Pedro Henrique Gomes

Crítica – Rastro de Maldade

Pedro Henrique Gomes
28 de abril de 2017

A passagem da tranquilidade ao caos é o elemento detonador do conflito. Quando a esposa de um habitante (combalido) é levada por uma tribo de canibais, o xerife da cidade (Kurt Russell) mobiliza um pequeno grupo em busca de resgatá-la. Os personagens são cansados, de falas arrastadas, alguns impacientes, outros já andam com idade avançada ou estão debilitados de algum modo – e não há muitos deles. A missão não será fácil. Na tradição do gênero, nunca é.

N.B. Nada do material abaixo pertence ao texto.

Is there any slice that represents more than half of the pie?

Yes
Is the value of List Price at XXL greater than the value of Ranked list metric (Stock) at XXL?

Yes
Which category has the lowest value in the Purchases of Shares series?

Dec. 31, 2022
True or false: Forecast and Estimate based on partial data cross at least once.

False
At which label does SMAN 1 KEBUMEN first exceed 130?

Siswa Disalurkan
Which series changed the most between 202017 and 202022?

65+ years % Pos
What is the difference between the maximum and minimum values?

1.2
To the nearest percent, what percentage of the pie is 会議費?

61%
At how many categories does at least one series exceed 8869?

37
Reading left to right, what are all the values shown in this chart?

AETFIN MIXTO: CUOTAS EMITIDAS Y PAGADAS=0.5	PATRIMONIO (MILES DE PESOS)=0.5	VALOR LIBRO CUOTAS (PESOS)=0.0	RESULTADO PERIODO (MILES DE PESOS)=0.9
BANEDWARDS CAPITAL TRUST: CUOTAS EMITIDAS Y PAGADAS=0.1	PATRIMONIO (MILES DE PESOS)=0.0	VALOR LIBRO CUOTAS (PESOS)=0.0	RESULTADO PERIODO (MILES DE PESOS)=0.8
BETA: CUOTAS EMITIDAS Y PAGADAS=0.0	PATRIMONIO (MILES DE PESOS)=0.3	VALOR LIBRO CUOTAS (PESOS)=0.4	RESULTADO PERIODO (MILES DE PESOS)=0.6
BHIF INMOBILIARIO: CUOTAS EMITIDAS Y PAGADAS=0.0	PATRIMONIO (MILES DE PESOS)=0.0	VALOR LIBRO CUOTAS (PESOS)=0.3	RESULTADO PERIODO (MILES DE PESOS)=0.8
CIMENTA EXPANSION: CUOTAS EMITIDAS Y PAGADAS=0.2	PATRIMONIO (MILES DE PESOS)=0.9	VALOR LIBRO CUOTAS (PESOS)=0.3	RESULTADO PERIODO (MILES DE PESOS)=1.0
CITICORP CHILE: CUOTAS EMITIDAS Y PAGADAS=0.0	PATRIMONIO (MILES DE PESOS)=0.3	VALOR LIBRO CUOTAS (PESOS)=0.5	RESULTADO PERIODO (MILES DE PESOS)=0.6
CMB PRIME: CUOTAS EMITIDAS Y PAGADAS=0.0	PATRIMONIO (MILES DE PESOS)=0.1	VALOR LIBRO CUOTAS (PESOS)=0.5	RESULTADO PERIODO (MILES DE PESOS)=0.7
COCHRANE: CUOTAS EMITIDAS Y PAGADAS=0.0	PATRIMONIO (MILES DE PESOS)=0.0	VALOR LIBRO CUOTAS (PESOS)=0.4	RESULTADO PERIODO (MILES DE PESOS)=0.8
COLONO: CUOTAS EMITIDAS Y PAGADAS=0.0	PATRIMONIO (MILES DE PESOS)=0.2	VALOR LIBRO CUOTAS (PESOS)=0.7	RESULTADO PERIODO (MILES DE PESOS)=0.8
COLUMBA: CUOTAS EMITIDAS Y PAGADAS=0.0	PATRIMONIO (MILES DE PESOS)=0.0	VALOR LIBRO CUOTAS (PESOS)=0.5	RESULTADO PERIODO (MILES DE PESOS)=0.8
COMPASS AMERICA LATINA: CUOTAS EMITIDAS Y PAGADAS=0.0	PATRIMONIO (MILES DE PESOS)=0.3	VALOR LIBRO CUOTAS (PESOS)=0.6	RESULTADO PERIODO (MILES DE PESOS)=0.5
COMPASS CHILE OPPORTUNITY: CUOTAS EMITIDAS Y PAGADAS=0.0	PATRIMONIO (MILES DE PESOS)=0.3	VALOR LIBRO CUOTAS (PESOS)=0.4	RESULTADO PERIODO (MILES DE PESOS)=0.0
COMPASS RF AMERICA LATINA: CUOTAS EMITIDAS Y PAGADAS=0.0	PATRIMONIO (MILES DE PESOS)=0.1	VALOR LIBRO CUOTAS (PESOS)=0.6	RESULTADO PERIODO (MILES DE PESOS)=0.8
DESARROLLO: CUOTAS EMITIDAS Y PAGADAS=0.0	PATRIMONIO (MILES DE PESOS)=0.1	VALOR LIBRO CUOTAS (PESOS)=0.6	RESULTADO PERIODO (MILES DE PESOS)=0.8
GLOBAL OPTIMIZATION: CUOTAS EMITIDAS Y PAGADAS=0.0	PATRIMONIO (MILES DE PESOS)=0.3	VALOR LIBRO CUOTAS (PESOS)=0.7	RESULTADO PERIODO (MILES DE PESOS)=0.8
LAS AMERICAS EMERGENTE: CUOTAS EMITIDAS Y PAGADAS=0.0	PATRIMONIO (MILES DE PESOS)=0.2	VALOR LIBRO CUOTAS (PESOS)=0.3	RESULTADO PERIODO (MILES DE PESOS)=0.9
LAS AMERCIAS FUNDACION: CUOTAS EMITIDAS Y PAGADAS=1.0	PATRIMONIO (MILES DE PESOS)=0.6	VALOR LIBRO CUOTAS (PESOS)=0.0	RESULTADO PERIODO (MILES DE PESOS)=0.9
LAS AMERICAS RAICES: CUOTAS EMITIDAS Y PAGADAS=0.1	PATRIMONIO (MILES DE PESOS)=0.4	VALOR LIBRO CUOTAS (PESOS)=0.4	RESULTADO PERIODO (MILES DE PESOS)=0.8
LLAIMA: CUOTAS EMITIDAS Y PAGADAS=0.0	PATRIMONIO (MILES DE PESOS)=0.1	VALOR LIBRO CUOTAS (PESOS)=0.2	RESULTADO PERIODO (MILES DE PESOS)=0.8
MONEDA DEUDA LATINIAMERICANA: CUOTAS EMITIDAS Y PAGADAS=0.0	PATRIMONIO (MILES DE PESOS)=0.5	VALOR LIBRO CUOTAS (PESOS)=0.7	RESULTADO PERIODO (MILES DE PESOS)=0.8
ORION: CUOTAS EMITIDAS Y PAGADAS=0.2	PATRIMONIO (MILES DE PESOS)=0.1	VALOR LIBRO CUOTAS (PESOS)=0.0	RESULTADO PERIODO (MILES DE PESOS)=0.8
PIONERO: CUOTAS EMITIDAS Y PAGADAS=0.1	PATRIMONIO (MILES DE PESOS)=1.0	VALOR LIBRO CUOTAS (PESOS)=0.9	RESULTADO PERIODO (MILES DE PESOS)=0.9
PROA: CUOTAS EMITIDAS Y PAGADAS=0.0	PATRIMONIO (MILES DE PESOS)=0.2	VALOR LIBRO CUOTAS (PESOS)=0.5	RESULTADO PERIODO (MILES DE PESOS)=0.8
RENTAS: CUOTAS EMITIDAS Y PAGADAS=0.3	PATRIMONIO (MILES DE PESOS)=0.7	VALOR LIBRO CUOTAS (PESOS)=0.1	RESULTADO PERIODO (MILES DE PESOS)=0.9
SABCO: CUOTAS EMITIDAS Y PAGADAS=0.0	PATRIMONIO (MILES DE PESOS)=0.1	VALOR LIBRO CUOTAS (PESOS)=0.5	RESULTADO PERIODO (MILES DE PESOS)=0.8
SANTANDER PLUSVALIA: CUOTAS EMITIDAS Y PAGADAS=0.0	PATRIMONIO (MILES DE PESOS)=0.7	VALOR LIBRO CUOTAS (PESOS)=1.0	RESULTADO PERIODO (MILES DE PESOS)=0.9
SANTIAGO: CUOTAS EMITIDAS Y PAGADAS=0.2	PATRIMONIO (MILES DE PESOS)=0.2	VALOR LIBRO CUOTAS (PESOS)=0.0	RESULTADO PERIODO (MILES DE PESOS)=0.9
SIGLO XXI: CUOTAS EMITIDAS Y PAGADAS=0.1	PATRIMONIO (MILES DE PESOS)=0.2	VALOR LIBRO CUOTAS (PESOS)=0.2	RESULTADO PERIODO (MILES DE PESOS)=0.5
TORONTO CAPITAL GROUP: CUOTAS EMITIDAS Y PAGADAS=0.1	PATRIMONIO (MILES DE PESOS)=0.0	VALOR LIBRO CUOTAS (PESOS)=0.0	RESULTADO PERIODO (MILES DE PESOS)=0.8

Filme que passou em branco nos cinemas (chegou aqui diretamente em streaming), Rastro de Maldade segue a cartilha clássica do western e busca a renovar, embora essa renovação não seja sempre fluida e bem organizada, se escorando e dependendo, por vezes demais, dos códigos do gênero. A violência que mostra, desde o primeiro plano, não é novidade no faroeste, embora o cineasta Craig Zahler, neste que é o seu primeiro filme como diretor, tenha ambições um tanto mais literais ao filmar corpos sendo partidos ao meio a base de machadadas. É um universo que proporciona essa liberdade, este o do faroeste: o deserto montanhoso e isolado, o silêncio do vento e a sensação de justiça e preservação da calmaria local.

O filme já inicia partindo desse rompimento do sossego do vilarejo. Roubos, mortes e sequestros acontecem (desconfiam de índios). Mas são poucos os espaços que existem no filme, sendo a ação concentrada a uma prisão, duas ou três casas e a trilha rumo ao resgate. A concisão do espaço resulta em tensão ao longo do tempo, pois o filme captura bem os ambientes e os personagens. Mas mesmo que tente incluir elementos do mais puro cinema de horror para escapar das responsabilidades morais do gênero (pois o horror comporta mais as hipérboles do que o western), os seus personagens precisam responder aos códigos, precisam preencher as lacunas estruturais do roteiro e, sobretudo, devem morrer na hora certa.

Se cada filme é um tratado sobre o cinema e, embora seja dedicado na construção do tempo de cada sequência e na descrição do quanto é complicado tomar uma decisão (sempre é), o filme é certamente conservador ao insistir na vilania de “tribos”, bem e mal corporificados naquele que é incivilizado. A história do western foi erigida em torno de muitos valores que não possuem dimensão alguma no filme de Zahler, aparecendo enterrados na sua preocupação (justa) por criar um filme que pudesse transitar livremente entre gêneros. Mas o trânsito não se dá sem atropelamentos. A filiação ao gênero se dá mais pela via de um pastiche tarantinesco do que pela assimilação da própria história cinematográfica do western.

Bone Tomahawk, de S. Craig Zahler, EUA, 2015. Com Kurt Russell, Richard Jenkins, Matthew Fox, Patrick Wilson, Lili Simmons.